■ What you have to do: Return every line of text in the entries below verbatim, in the order it appears.

■ Supplied data:
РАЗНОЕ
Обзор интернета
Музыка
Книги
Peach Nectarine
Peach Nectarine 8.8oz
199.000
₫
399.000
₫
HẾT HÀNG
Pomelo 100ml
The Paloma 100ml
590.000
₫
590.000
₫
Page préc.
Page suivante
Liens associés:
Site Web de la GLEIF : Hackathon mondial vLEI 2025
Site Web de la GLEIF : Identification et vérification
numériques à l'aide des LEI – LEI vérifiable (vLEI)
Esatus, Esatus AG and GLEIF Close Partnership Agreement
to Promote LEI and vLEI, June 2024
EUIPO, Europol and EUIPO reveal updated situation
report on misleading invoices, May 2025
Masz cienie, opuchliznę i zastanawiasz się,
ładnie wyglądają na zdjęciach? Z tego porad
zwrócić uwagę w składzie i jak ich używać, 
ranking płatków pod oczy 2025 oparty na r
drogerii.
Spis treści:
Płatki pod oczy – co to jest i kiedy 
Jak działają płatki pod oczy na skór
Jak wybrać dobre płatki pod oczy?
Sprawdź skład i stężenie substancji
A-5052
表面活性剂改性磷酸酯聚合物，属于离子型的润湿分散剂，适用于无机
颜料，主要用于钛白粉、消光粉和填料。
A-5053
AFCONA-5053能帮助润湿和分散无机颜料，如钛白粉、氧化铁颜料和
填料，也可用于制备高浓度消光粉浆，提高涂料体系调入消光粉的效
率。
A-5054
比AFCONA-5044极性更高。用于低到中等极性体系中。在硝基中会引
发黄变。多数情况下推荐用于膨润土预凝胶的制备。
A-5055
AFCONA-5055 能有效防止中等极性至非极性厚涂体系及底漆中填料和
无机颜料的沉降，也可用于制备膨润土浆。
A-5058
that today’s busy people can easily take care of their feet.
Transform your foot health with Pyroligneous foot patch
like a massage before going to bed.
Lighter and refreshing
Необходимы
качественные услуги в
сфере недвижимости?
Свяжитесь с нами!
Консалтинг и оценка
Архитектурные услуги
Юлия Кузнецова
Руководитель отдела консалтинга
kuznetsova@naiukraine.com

■ Exercise result:
РАЗНОЕ
Обзор интернета
Музыка
Книги
Peach Nectarine
Peach Nectarine 8.8oz
199.000
₫
399.000
₫
HẾT HÀNG
Pomelo 100ml
The Paloma 100ml
590.000
₫
590.000
₫
Page préc.
Page suivante
Liens associés:
Site Web de la GLEIF : Hackathon mondial vLEI 2025
Site Web de la GLEIF : Identification et vérification
numériques à l'aide des LEI – LEI vérifiable (vLEI)
Esatus, Esatus AG and GLEIF Close Partnership Agreement
to Promote LEI and vLEI, June 2024
EUIPO, Europol and EUIPO reveal updated situation
report on misleading invoices, May 2025
Masz cienie, opuchliznę i zastanawiasz się,
ładnie wyglądają na zdjęciach? Z tego porad
zwrócić uwagę w składzie i jak ich używać, 
ranking płatków pod oczy 2025 oparty na r
drogerii.
Spis treści:
Płatki pod oczy – co to jest i kiedy 
Jak działają płatki pod oczy na skór
Jak wybrać dobre płatki pod oczy?
Sprawdź skład i stężenie substancji
A-5052
表面活性剂改性磷酸酯聚合物，属于离子型的润湿分散剂，适用于无机
颜料，主要用于钛白粉、消光粉和填料。
A-5053
AFCONA-5053能帮助润湿和分散无机颜料，如钛白粉、氧化铁颜料和
填料，也可用于制备高浓度消光粉浆，提高涂料体系调入消光粉的效
率。
A-5054
比AFCONA-5044极性更高。用于低到中等极性体系中。在硝基中会引
发黄变。多数情况下推荐用于膨润土预凝胶的制备。
A-5055
AFCONA-5055 能有效防止中等极性至非极性厚涂体系及底漆中填料和
无机颜料的沉降，也可用于制备膨润土浆。
A-5058
that today’s busy people can easily take care of their feet.
Transform your foot health with Pyroligneous foot patch
like a massage before going to bed.
Lighter and refreshing
Необходимы
качественные услуги в
сфере недвижимости?
Свяжитесь с нами!
Консалтинг и оценка
Архитектурные услуги
Юлия Кузнецова
Руководитель отдела консалтинга
kuznetsova@naiukraine.com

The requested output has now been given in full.